This repository contains a deep learning framework designed to identify Chromatin-associated RNA-binding Proteins (caRBPs) using Protein Language Models (pLM) and advanced hybrid neural architectures.
- pLM Integration: Leverages ProtT5-XL-UniRef50 embeddings to capture high-dimensional evolutionary and biophysical information.
- Hybrid Loss Function: Implements a Hybrid Dice-Focal Loss to specifically address class imbalance in biological datasets.
- Python 3.8
- PyTorch 2.4.1
- TensorFlow 2.13.1
- Transformers 4.46.3
- Scikit-learn 1.3.2
- Pandas 2.0.3
- Numpy 1.24.3
- Matplotlib 3.7.5
- data/: Directory containing the datasets in .csv format.
- inference/: Directory containing datasets in .csv format for inference and scripts to predict potential caRBPs.
- model_training/: Directory containing scripts with or without pLM for peptide/protein training.
- model/: Directory containing the model generated by pLM-CNN-BiLSTM for inference.
- README.md: Project documentation.
- inference.py: A script for high-throughput prediction on new FASTA sequences.
- gen_T5_feature.py: Extracts features from protein sequences using the T5EncoderModel.
- plm_protein_model.py: The final training script for full-length proteins, incorporating pLM features and a dual-pathway CNN-BiLSTM architecture.
- peptide_model.py: A specialized model for short peptide fragments without pLM, used for classifying chromatin-binding peptides.
- protein_model.py: A specialized model for full-length protein without pLM, used for classifying caRBPs.
- plm_peptide_model.py: A specialized model for short peptide fragments with pLM, used for classifying chromatin-binding peptides.
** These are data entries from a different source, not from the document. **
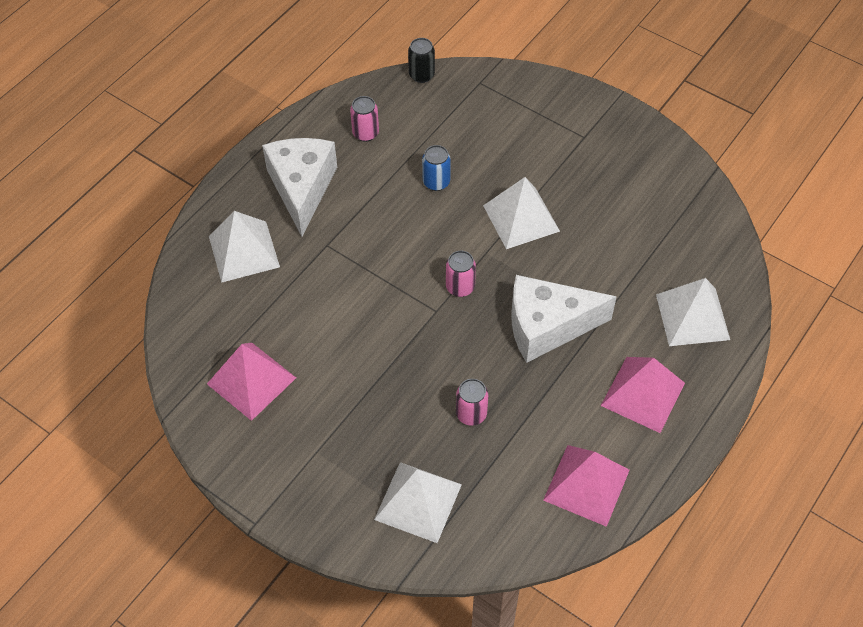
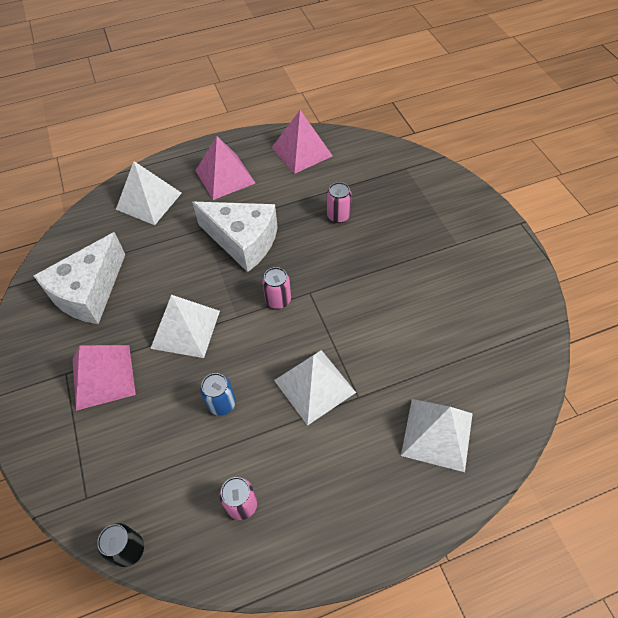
camera: 145 degrees left, 0 degrees up
pink pyramid [207,343,296,421] -> pink pyramid moved to [73,345,136,411]
white cheese [262,138,337,237] -> white cheese moved to [34,232,125,324]
white pyramid [374,462,462,543] -> white pyramid moved to [274,350,356,426]

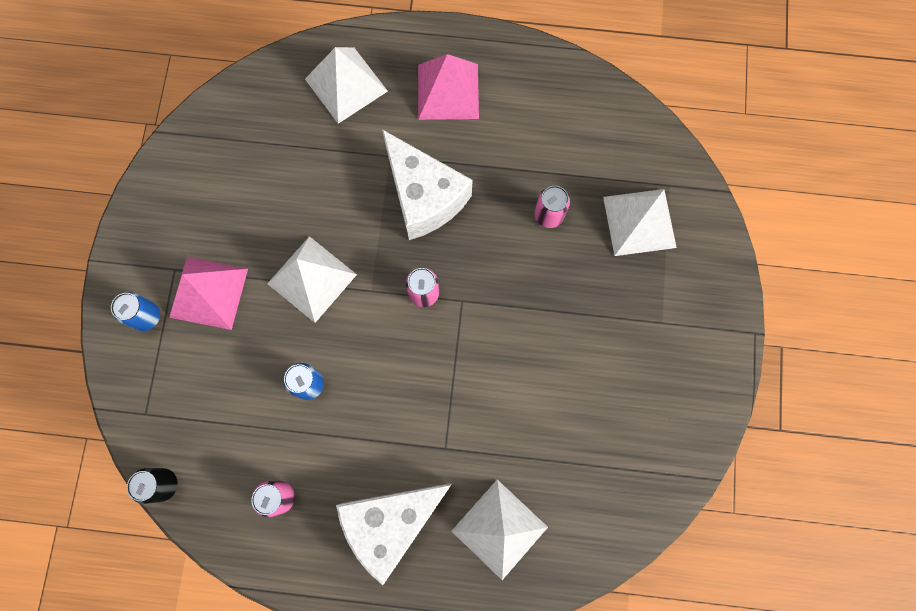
camera: 25 degrees right, 20 degrees up
white cheese [34,232,125,324] -> white cheese moved to [336,483,452,585]
pink pyramid [272,110,333,174] -> none
white pyramid [274,350,356,426] -> white pyramid moved to [603,189,677,256]
none -> blue can [111,292,160,331]

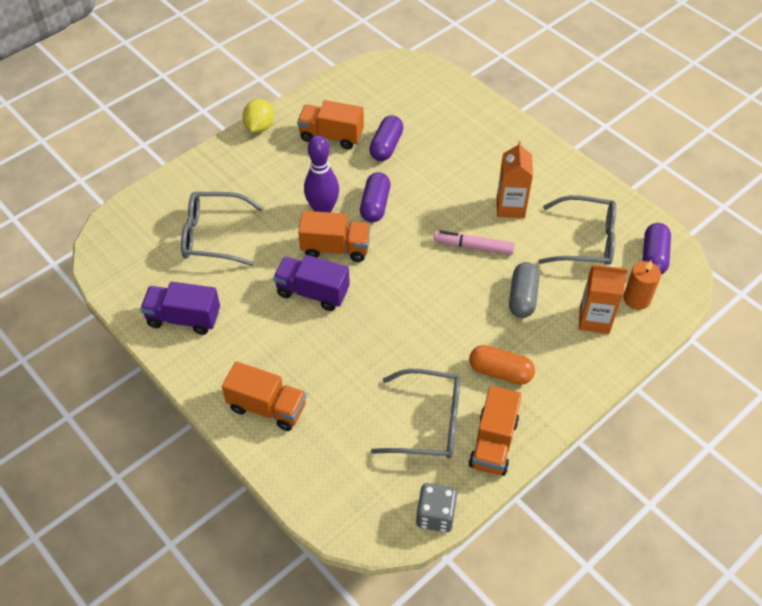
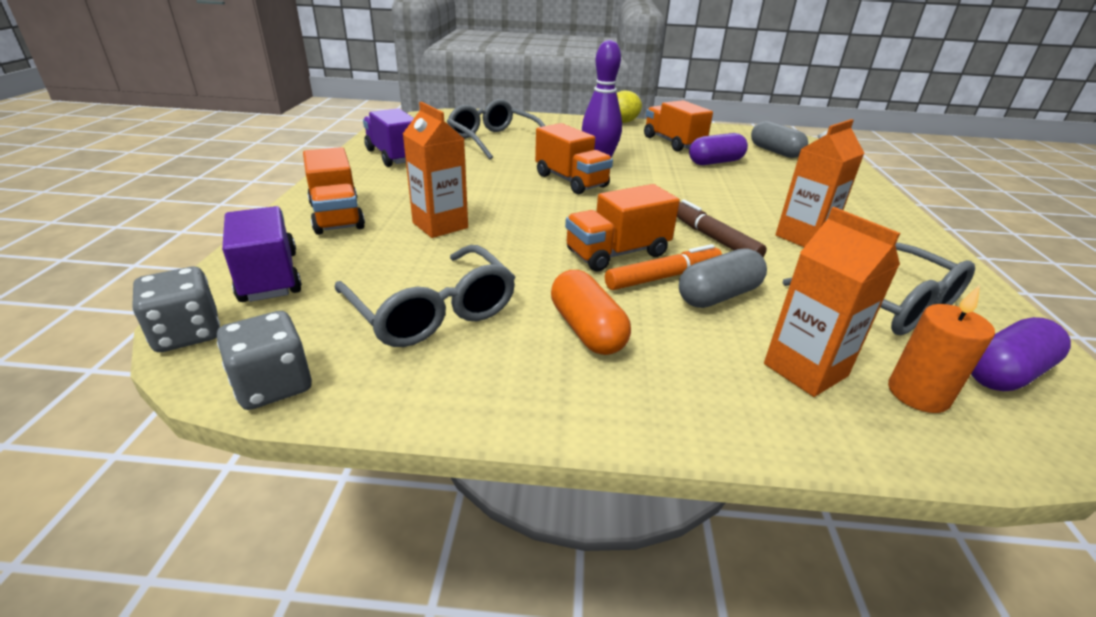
camera: 45 degrees right, 20 degrees down
purple truck [273,255,350,311] -> purple truck moved to [222,206,302,302]
purple capsule [360,172,391,222] -> none
pink marker [433,230,515,255] -> brown marker [677,199,767,257]
orange truck [469,386,522,476] -> orange truck moved to [565,184,680,271]
none -> grey dice [132,267,220,352]
none -> orange carton [403,102,468,238]
none -> orange marker [605,244,722,290]
none -> grey capsule [751,121,808,158]

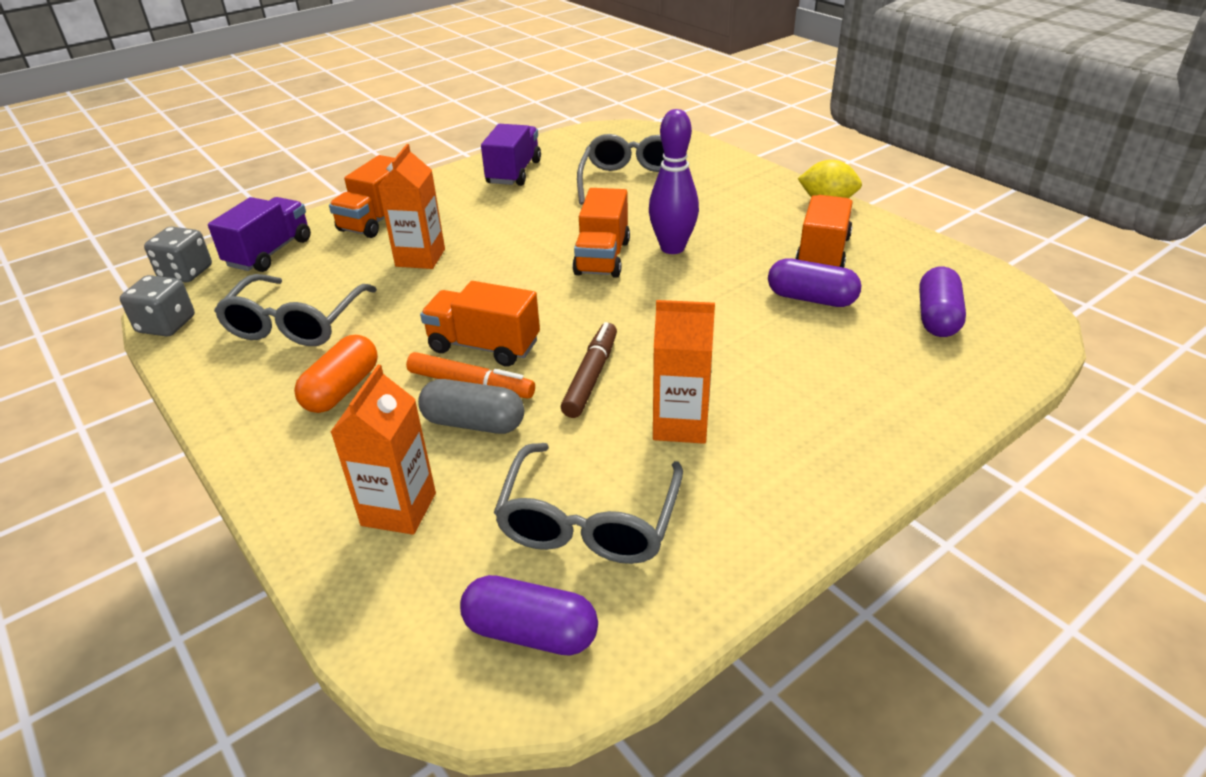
camera: 50 degrees right, 5 degrees up
grey capsule [751,121,808,158] -> purple capsule [919,266,966,337]
orange candle [888,285,995,413] -> none

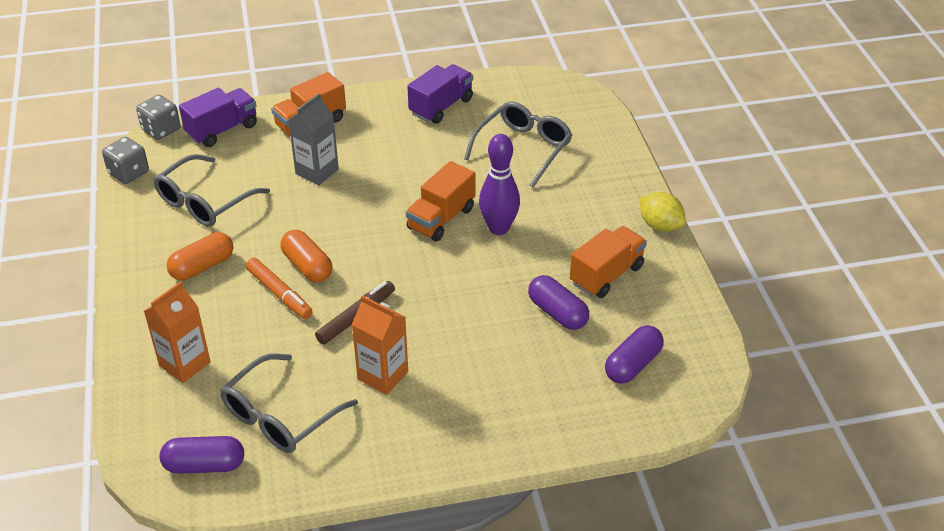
camera: 25 degrees right, 5 degrees up
orange carton [378,144,445,269] -> grey carton [288,93,339,186]
grey capsule [418,379,524,434] -> none
orange truck [420,281,540,366] -> orange capsule [280,230,332,282]
purple capsule [460,575,598,656] -> purple capsule turned 45 degrees counterclockwise [160,436,244,474]

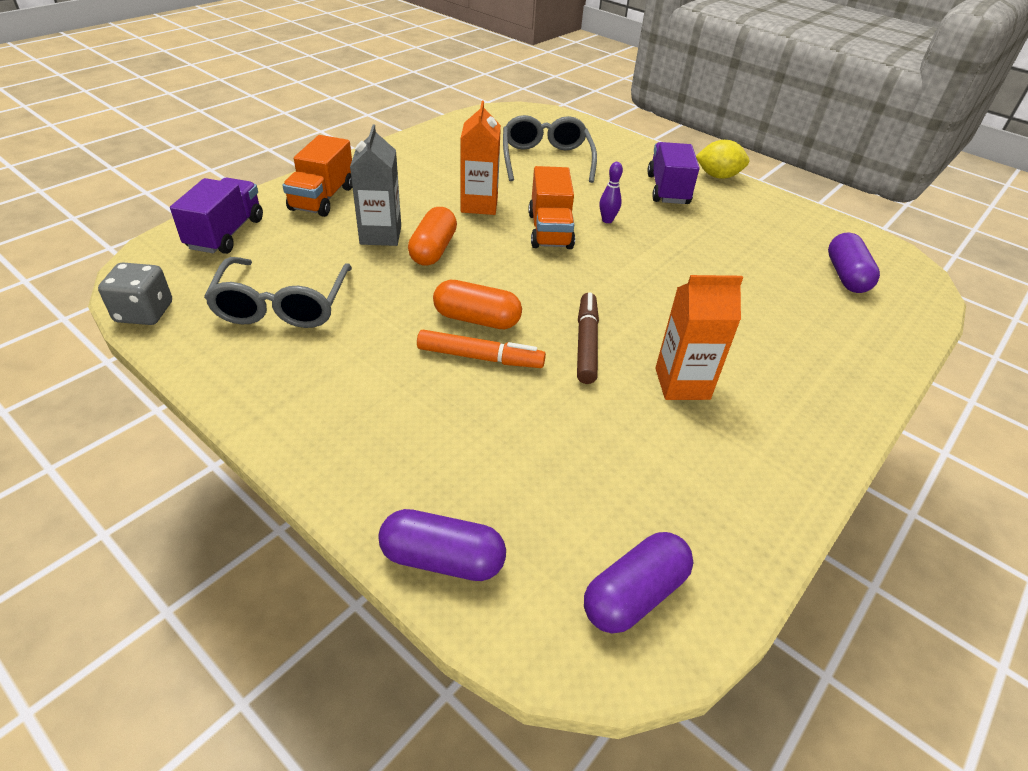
camera: 40 degrees left, 0 degrees up
grey dice [136,95,181,140] -> none
orange carton [144,281,211,383] -> orange carton moved to [460,101,501,215]
orange capsule [167,232,233,280] -> orange capsule moved to [408,207,457,266]
grey glasses [220,353,358,453] -> none
purple truck [407,64,473,124] -> purple truck moved to [647,142,700,204]
purple bowling pin [479,134,520,235] -> purple bowling pin [600,162,623,223], size x0.50
purple capsule [528,275,589,330] -> purple capsule moved to [378,509,506,581]
orange truck [570,226,647,298] -> none

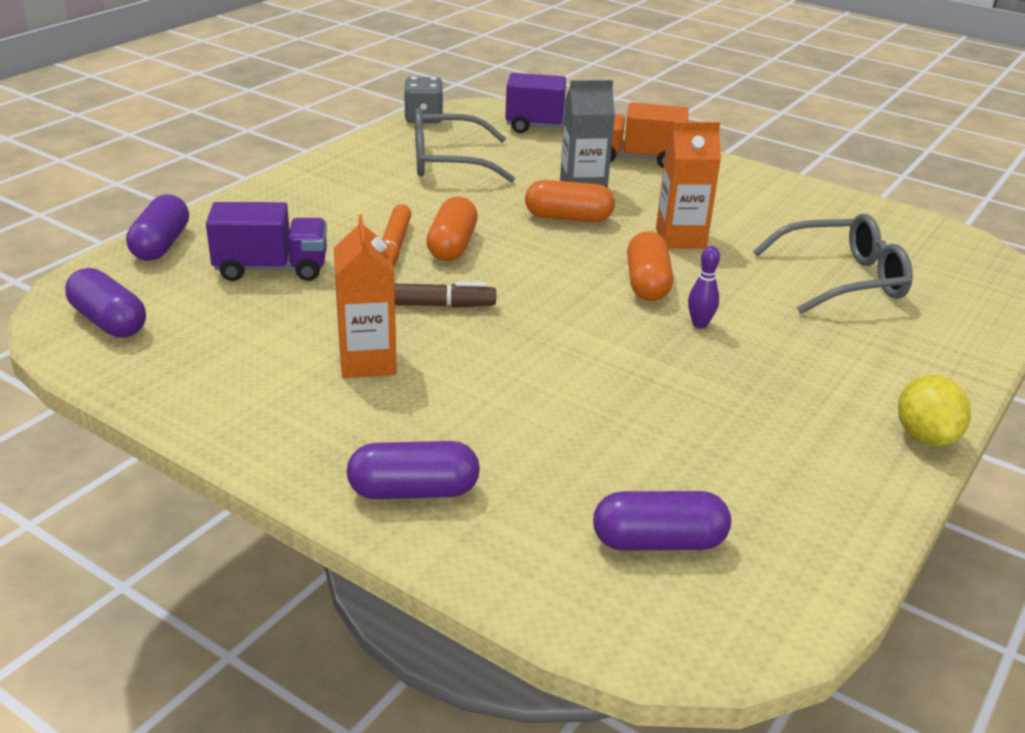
camera: 85 degrees right, 10 degrees down
orange truck [528,166,575,249] -> orange capsule [627,231,673,301]
purple truck [647,142,700,204] -> purple truck moved to [206,202,327,281]
none -> purple capsule [347,441,480,499]

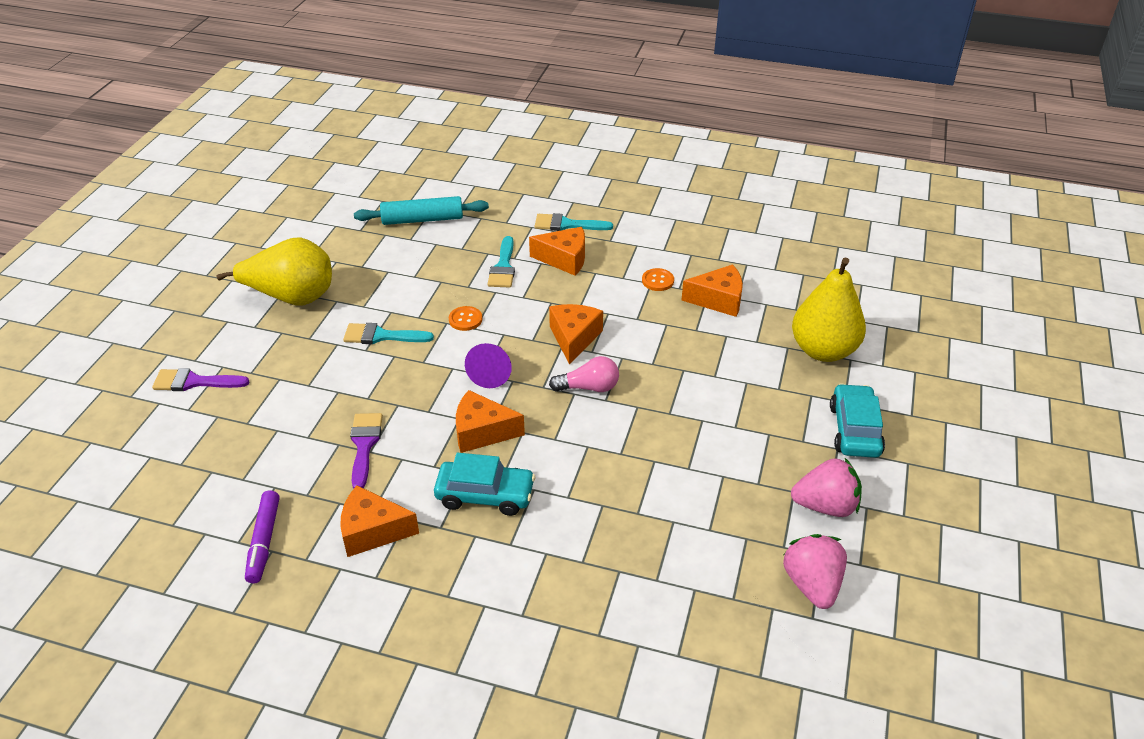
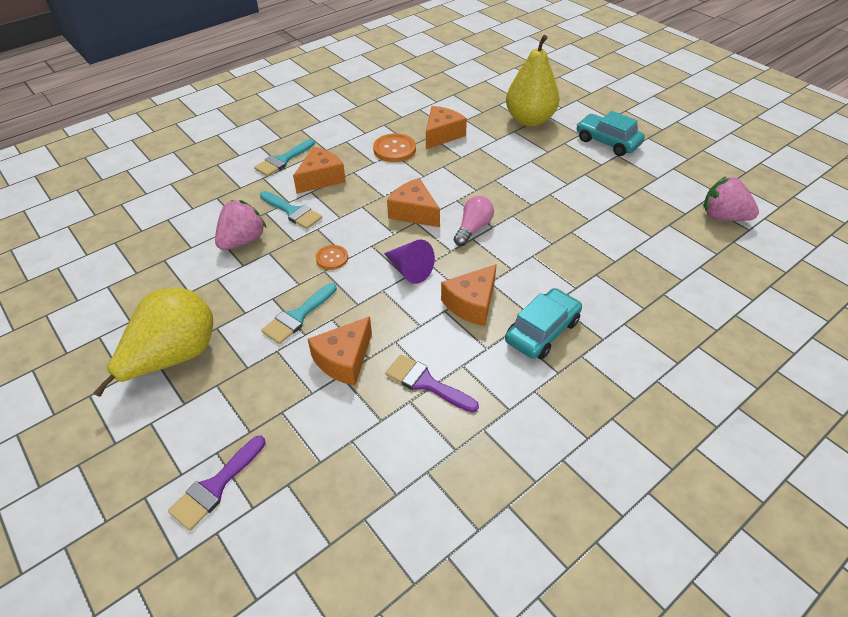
camera: 55 degrees left, 5 degrees up
purple marker [245,490,280,583] -> none
orange cheese [340,485,419,557] -> orange cheese moved to [308,316,372,386]
turquoise rolling pin [354,196,489,225] -> none
orange button [642,268,674,291] -> orange button [373,133,416,162], size x1.60
pink strawberry [791,458,862,517] -> pink strawberry moved to [215,200,266,250]

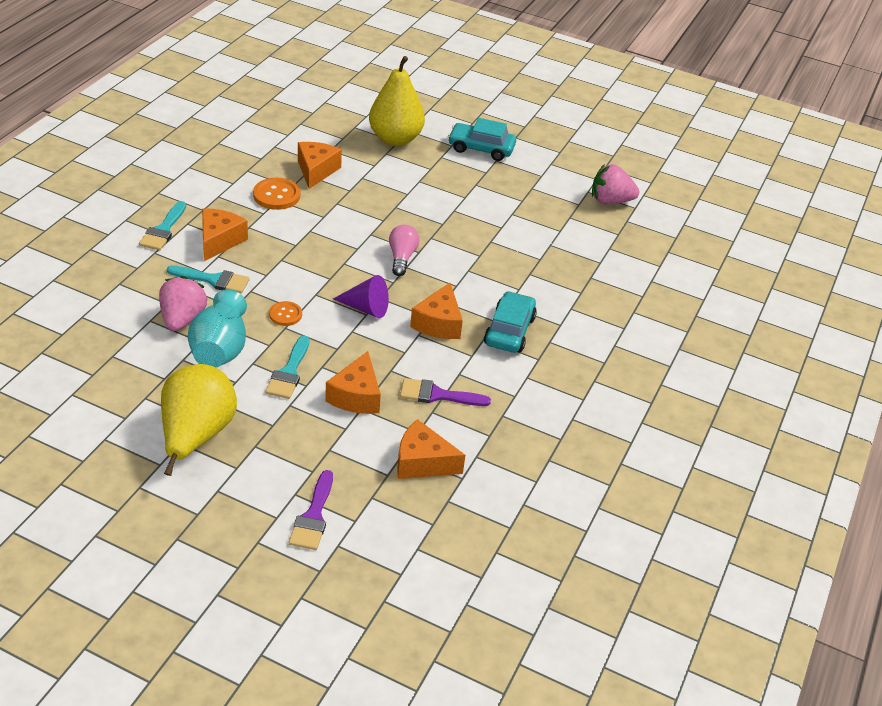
camera: 30 degrees left, 5 degrees down
orange cheese [387,178,440,227] -> orange cheese moved to [397,419,465,479]
none -> turquoise vase [188,289,247,367]

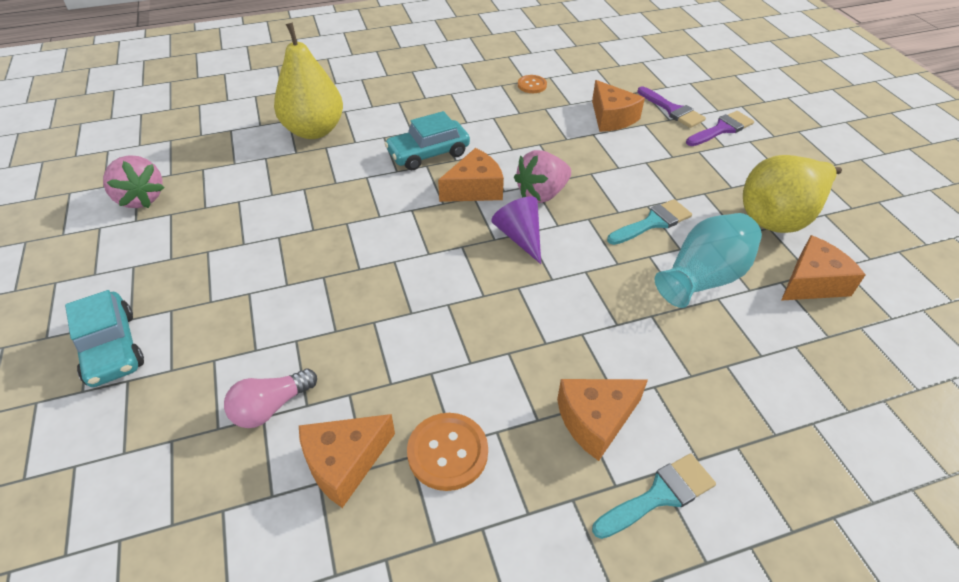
camera: 130 degrees left, 5 degrees up
pink strawberry [159,276,207,331] -> pink strawberry moved to [514,150,571,203]
turquoise brush [167,265,250,294] -> none
orange button [269,301,302,326] -> orange button moved to [518,75,547,93]
orange cheese [325,351,381,414] -> orange cheese moved to [781,235,866,301]
yellow pear [369,56,425,146] -> yellow pear moved to [274,23,343,139]
pink light bulb [389,225,419,276] -> pink light bulb moved to [224,369,317,428]
purple brush [400,378,491,406] -> purple brush moved to [638,86,706,128]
git clone https://github.com/callmeracle/caRBP-Pred.git
cd caRBP-Pred
conda create -n carbp_env python=3.8
conda activate carbp_env
The ProtT5-XL model can be downloaded from here (https://huggingface.co/Rostlab/prot_t5_xl_uniref50/tree/main) Embedding files can be downloaded from here (https://drive.google.com/drive/folders/1TrboNK1oMGsd03l1G9CyPhQWVOuyt2Gt?usp=sharing)
1. Feature Extraction
Use gen_T5_feature.py to extract pre-trained language model features from protein sequences:
python gen_T5_feature.py
- Input Format
protein_id,sequence
P12345,MKTLLILGL...
P67890,GSHMASSNA...
- Output:
protein_plm_residue.npy
2. Model Training Run plm_protein_model.py for 5-fold cross-validation training:
python plm_protein_model.py
3. Model Inference Use the previously trained model to predict new sequences:
python inference/inference.py
- Configuration (modify in main):
task = {
"input_csv": "inference/all_fasta.csv", # Input sequences
"ptm_npy_path": "./inference_protein_plm_residue.npy", # Pre-computed features
"model_path": "../model/model.h5", # Model path
"output_csv": "Final_BiLSTM_pLM_Inference.csv" # Output results
}
- Output results:
Gene_Name,Prediction_Prob,Decision,Threshold
Protein_A,0.8923,Positive,0.7
Protein_B,0.2341,Negative,0.7
...